Reading from pages 213-239 of Myth of the 20th Century, the 1982 Black Kite Edition
This chapter begins with the focus on the “retreat from theoretical materialism in science and art,” or the withdrawal from the icky and the depraved world of secular man, the world of post-spiritual humanity where faith is reduced to a desire for safety and prosperity. Rosenberg had lived through a period of social collapse and decadence similar to the situation in 2020s America. Revisionist and superior works of art and science are discussed and the connection between ancient Hellenic ideals of excellence and beauty of expression and the modern Renaissance, which rescued these worlds from beneath the rubble of Latin such as earlier, in epic, “Telemachos tore himself away from his other, the blue-eyed daughter of Zeus who sent him a favorable sailing wind,” and quotes “Homeros, as a man conscious of his being a master, avows:
‘For the resolute man always conducts best to a conclusion
Every work, even if he approaches from afar as a stranger.’
Rosenberg, evokes in this reader’s mind’s eye the ancient Hellenes as a mirror upon Modern Europe, and now America, with our former spirit as a seeking people stymied like Odysseus in the doorway of his own kingly palace, set to boxing against a beggar as the evil swine-men of the elite badger her for her company in bed.
He likens the modern banking and media corruption to the “swindlers, bringing with them countless trinkets in a dark ship,” from Phoenicia, the land of the Punic peoples who brought their purple cloth, and their phonetic alphabet to the Homeric Hellenes in dusky antiquity. The decadence of Socratic and Platonic thinking, of “glorifying the hair-splitter” is discussed as a similar end time in antiquity to the fate of pure, reductionist economic man in 1930. Alexander and Aristotle are proposed as models of relief, or rebooting the Arуan spirit. Plato, a wise fool who actually had a chance to be a one-man think tank for a Sicilian Tyrant and failed, proposed in his philosophy the rule of experts and specialists, much as we have today and who were circling the remnants of Western Culture in 1930. Rosenberg summarizes “Platon:”
“…it fits Sokrates [Body-taker] who turned his gaze away from a racially beautiful Greece in order to talk of a universal abstract mankind, a brotherhood of the good. Here he turned away from the sun of observation to look into the shadows of dogma.”
Rosenberg sees Socrates as a slayer of community identity in favor of abstraction and his pupil Plato as the intellectual enslaver of man to the abstraction of forms. He discusses the use of the Nordic male face as the model for depictions of God in art. It has long been obvious, for instance, though he does not cite it, that our common image of Jesus Christ was based in late antiquity on the dismantled giant sculpture of Zeus at Olympian Elis, where the ancient athletes competed.

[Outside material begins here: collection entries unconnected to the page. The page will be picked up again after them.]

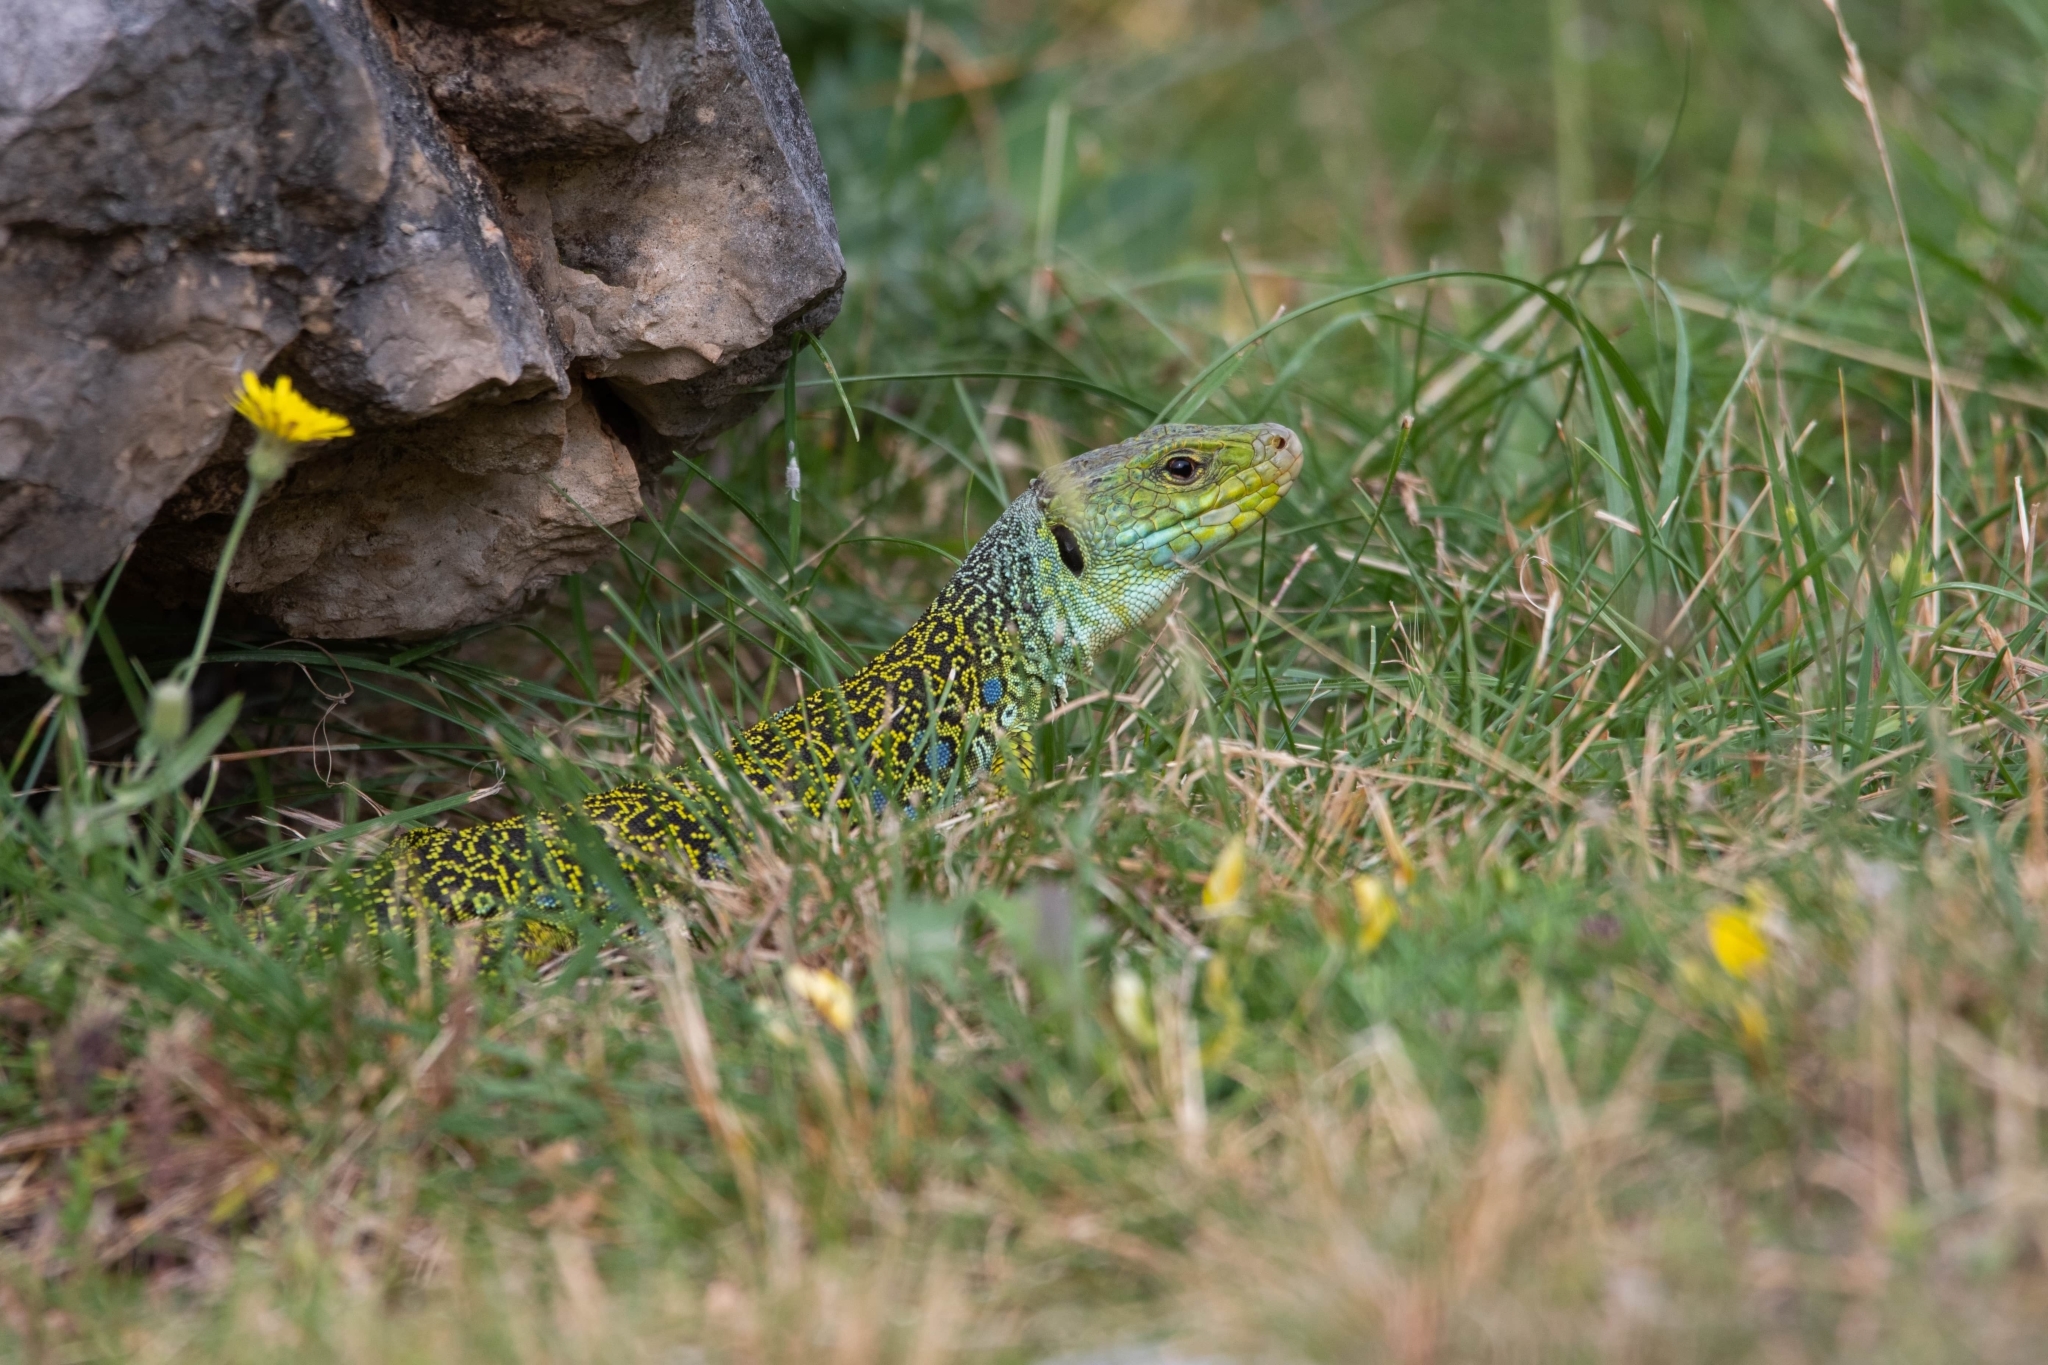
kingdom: Animalia
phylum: Chordata
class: Squamata
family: Lacertidae
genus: Timon
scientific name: Timon lepidus
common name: Ocellated lizard
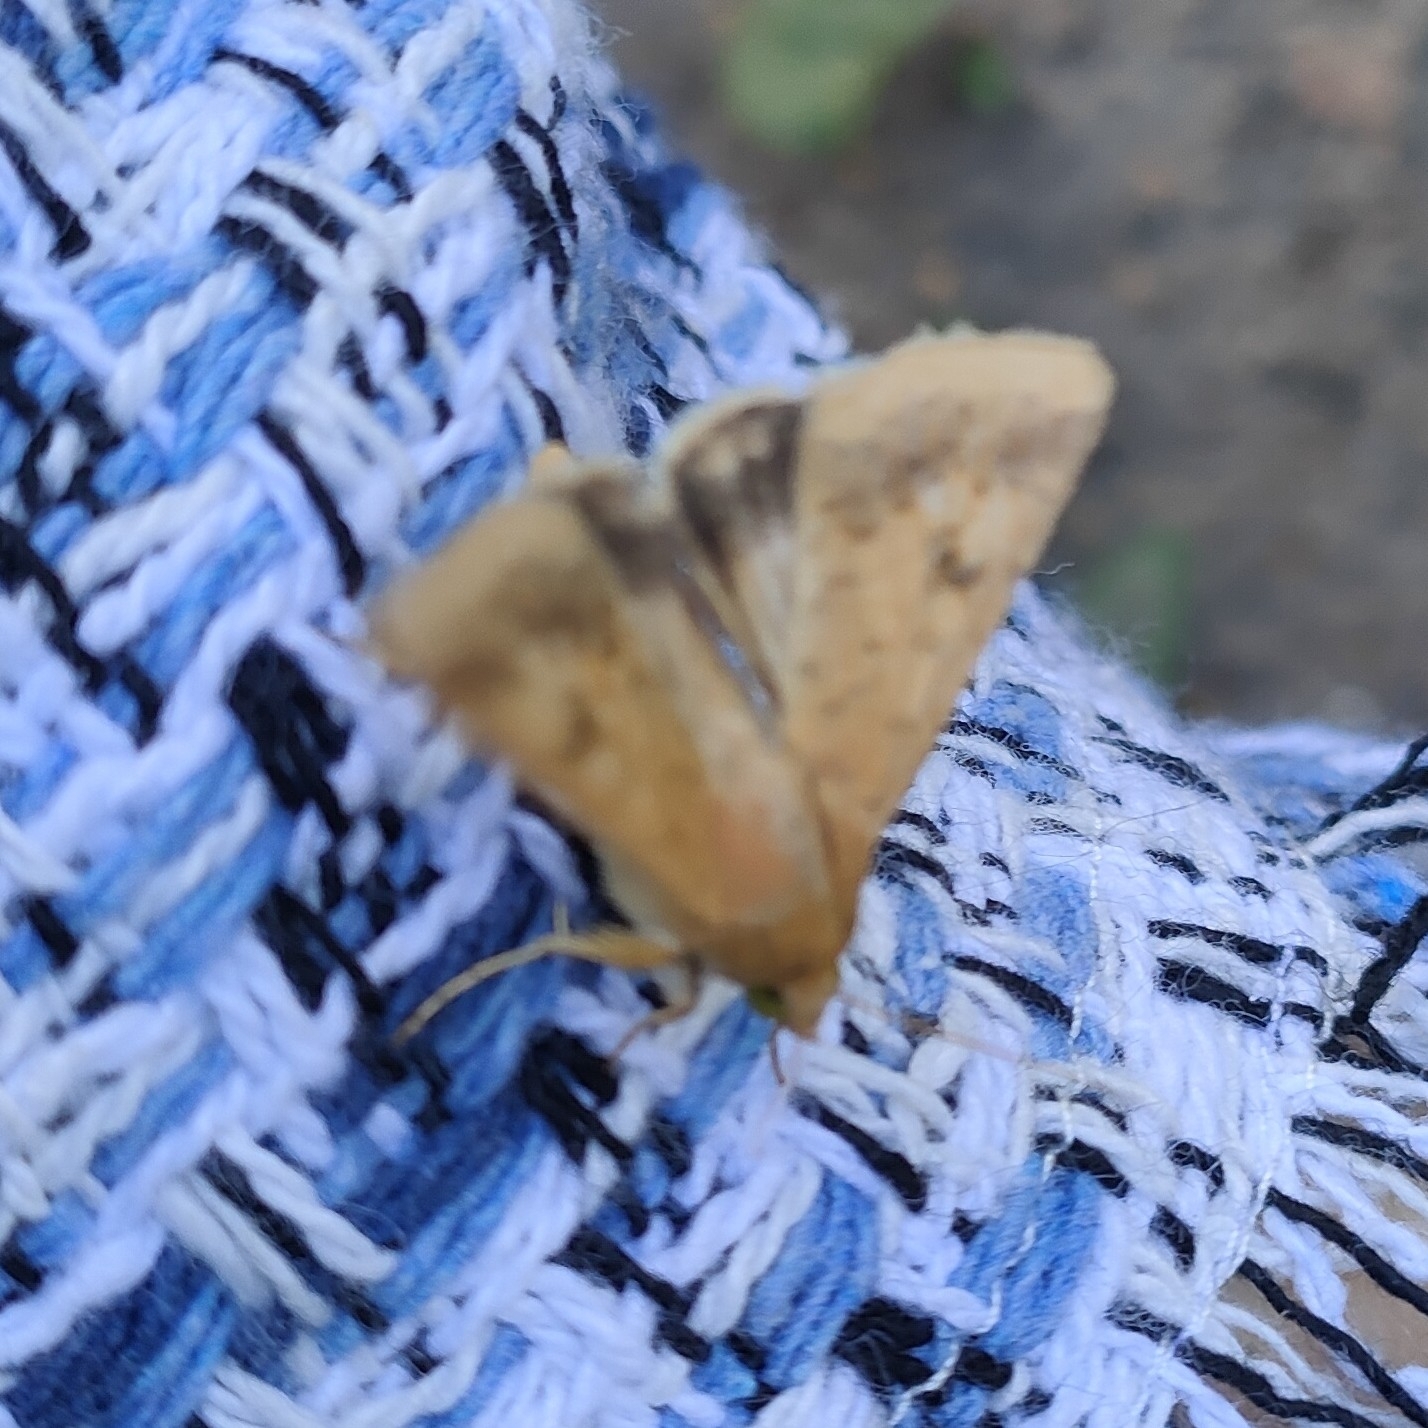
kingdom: Animalia
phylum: Arthropoda
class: Insecta
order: Lepidoptera
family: Noctuidae
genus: Helicoverpa
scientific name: Helicoverpa armigera
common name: Cotton bollworm
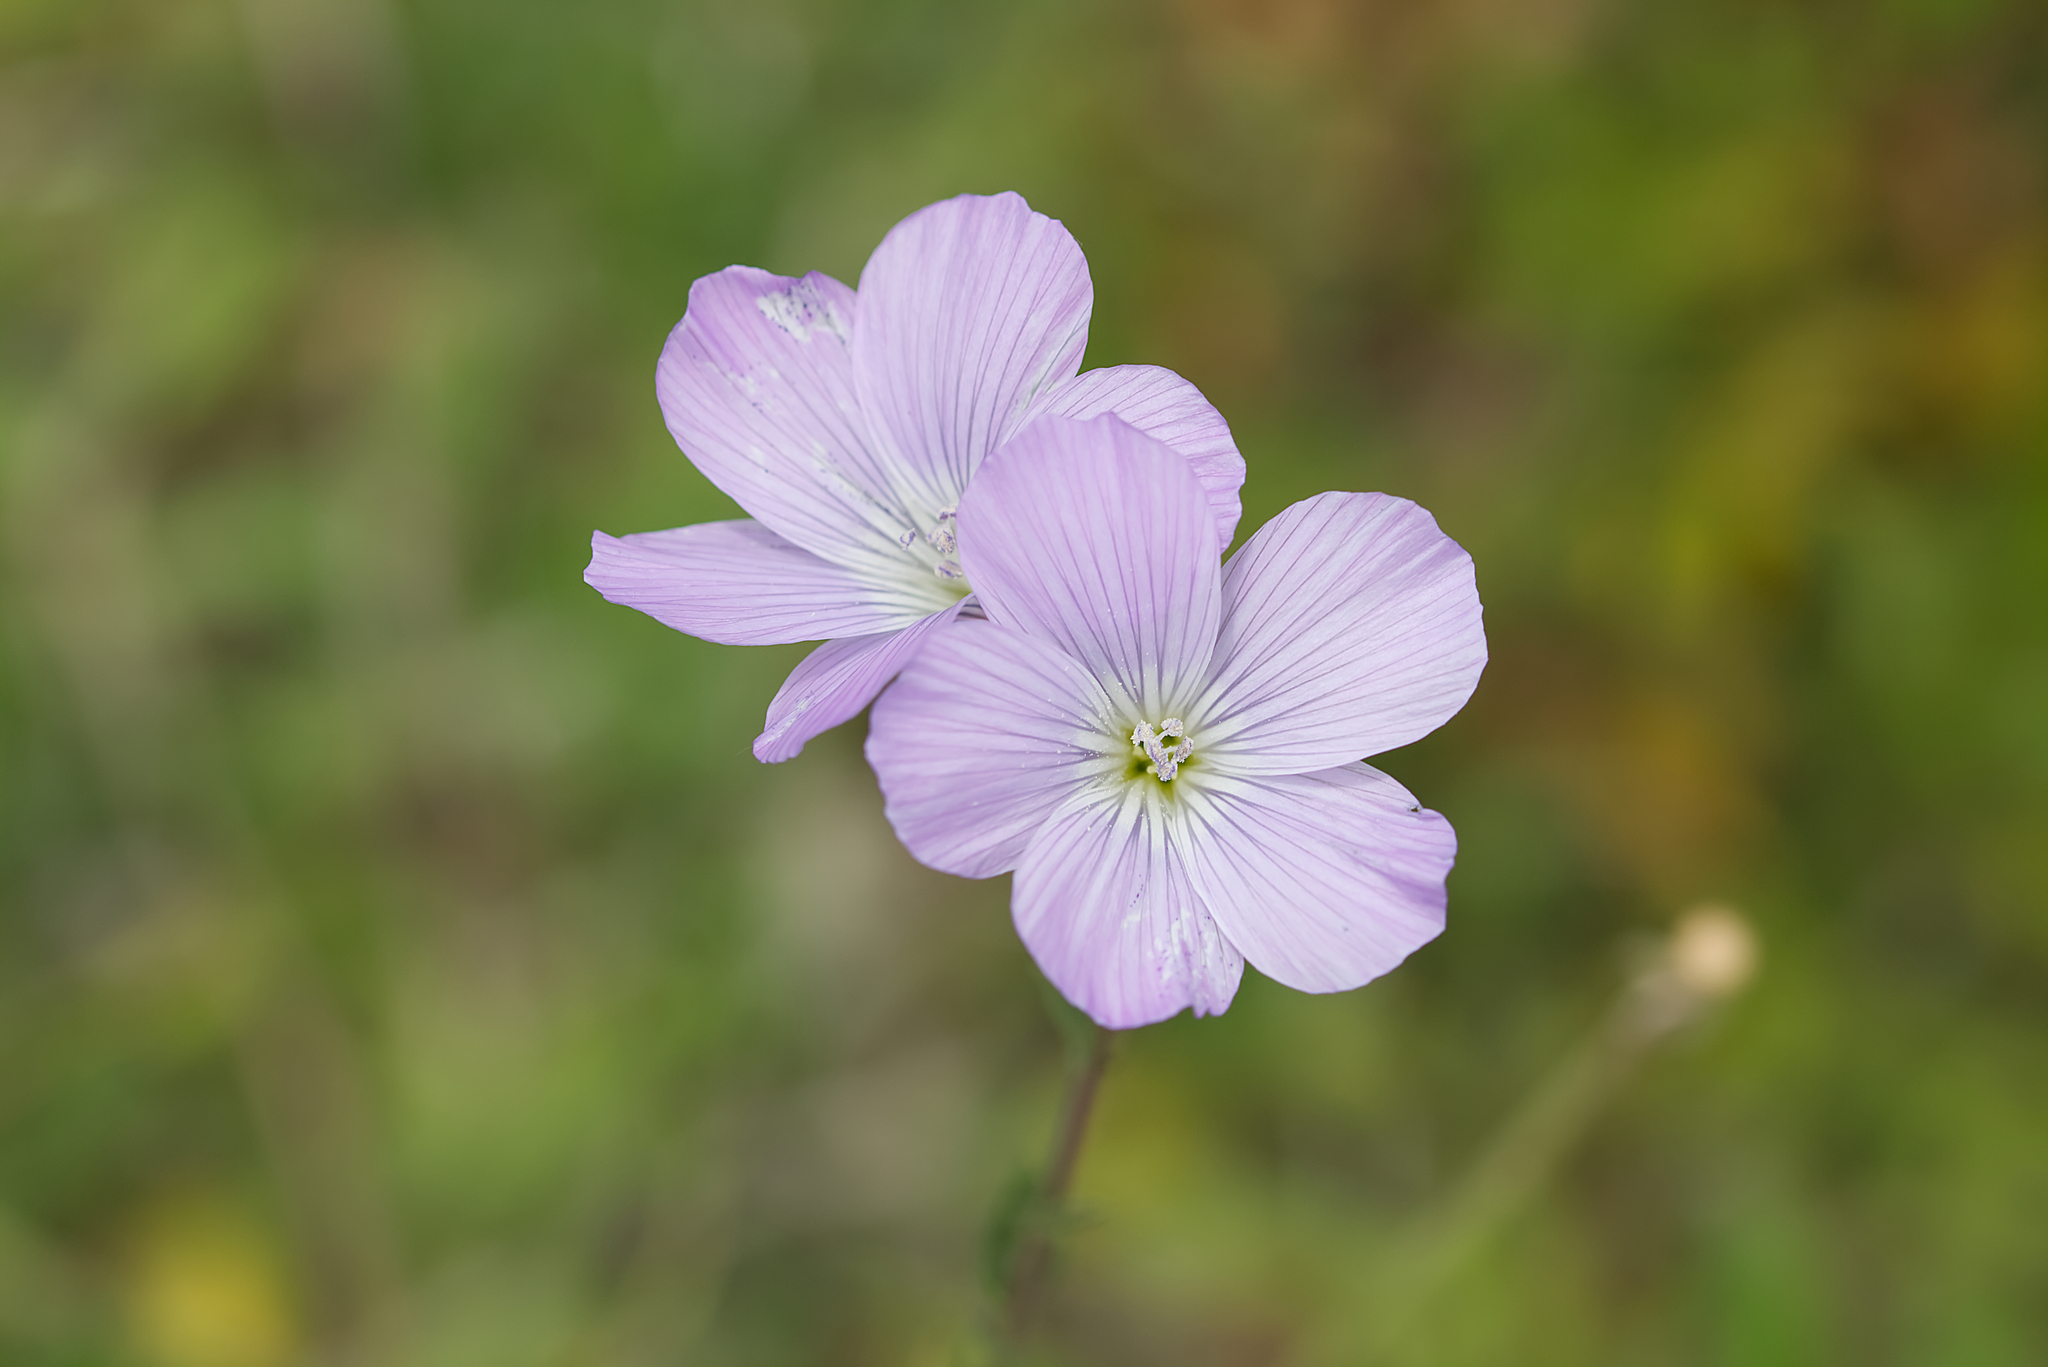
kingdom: Plantae
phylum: Tracheophyta
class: Magnoliopsida
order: Malpighiales
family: Linaceae
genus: Linum
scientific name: Linum hirsutum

The Song of Roland, the works of Dante and Michael Angelo are suggested as an unconscious beautification by Arуan Christians of the iconic images of their faith that was born in an alien land. Modern urban art are discussed as ugly bastardizations that do not retain the beauty of their German or J!@#$% parent arts, as few compromises do.
Here, in his treatise on art he speaks of the mythless world, the world that has lost its soul and the attendant symbology traditionally used to reflect and plumb said soul. The point seems to be that lack of cultural distinction degrades both the culture of the husband and that of the wife. The mission of the book, of defining the mythic corruption of Indo-European folk traditions and high art, flowers in this chapter:
“The Mythless world also created a Mythless art of sensuality. Men who wished inwardly to escape from this desolation collapsed. Van Gogh is a tragic example of unsatisfied longing gone insane… The entire tragedy of a Mythless time is also shown…a seeking for release, expression and power. The consequence of this great tension was the abortion called expressionism.”
He returns to a comparison of The Iliad with The Song of the Nibelungen, finding variant strengths in each form of heroic literary expression, with the use of artifice and humanization of nature in Homer praised, but the less “polished” Germanic epics preferred as more alive. The importance of ancient Hellenic art in anchoring the Indo-European soul—which came from the same hinterlands in dim antiquity—is elegantly expressed by Rosenberg on page 238:
“When Wotan was dying and we sought new forms, Rome appeared on the scene.”
The “humanist priests” and “Roman laws” are described as corrosive to Gothic culture and the latter was offered a second life with the rediscovery of ancient Hellenic expression, though unearthed with some attended and false Latin baggage:
“The Greek idea of art provided a certain stability of a common Myth.”
The author declares that Germanic art is fundamentally dynamic and willful, imbued with an outward and upward radiating faith, compared to the individualistic and universalist forms being “…straight lines into eternity.”
Certainly something of what Rosenberg writes is more true today, ninety years later, when arts of all kinds continue to degrade inwardly or grow shrilly hollow, and their practitioners are forever drawn away from the eternal and into the temporal, rarely doing more than retooling a hack’s work from the last generation to pass into ennui so that the mechanisms of censorship and mind control might cast their shadows of dogma further into the past and the future.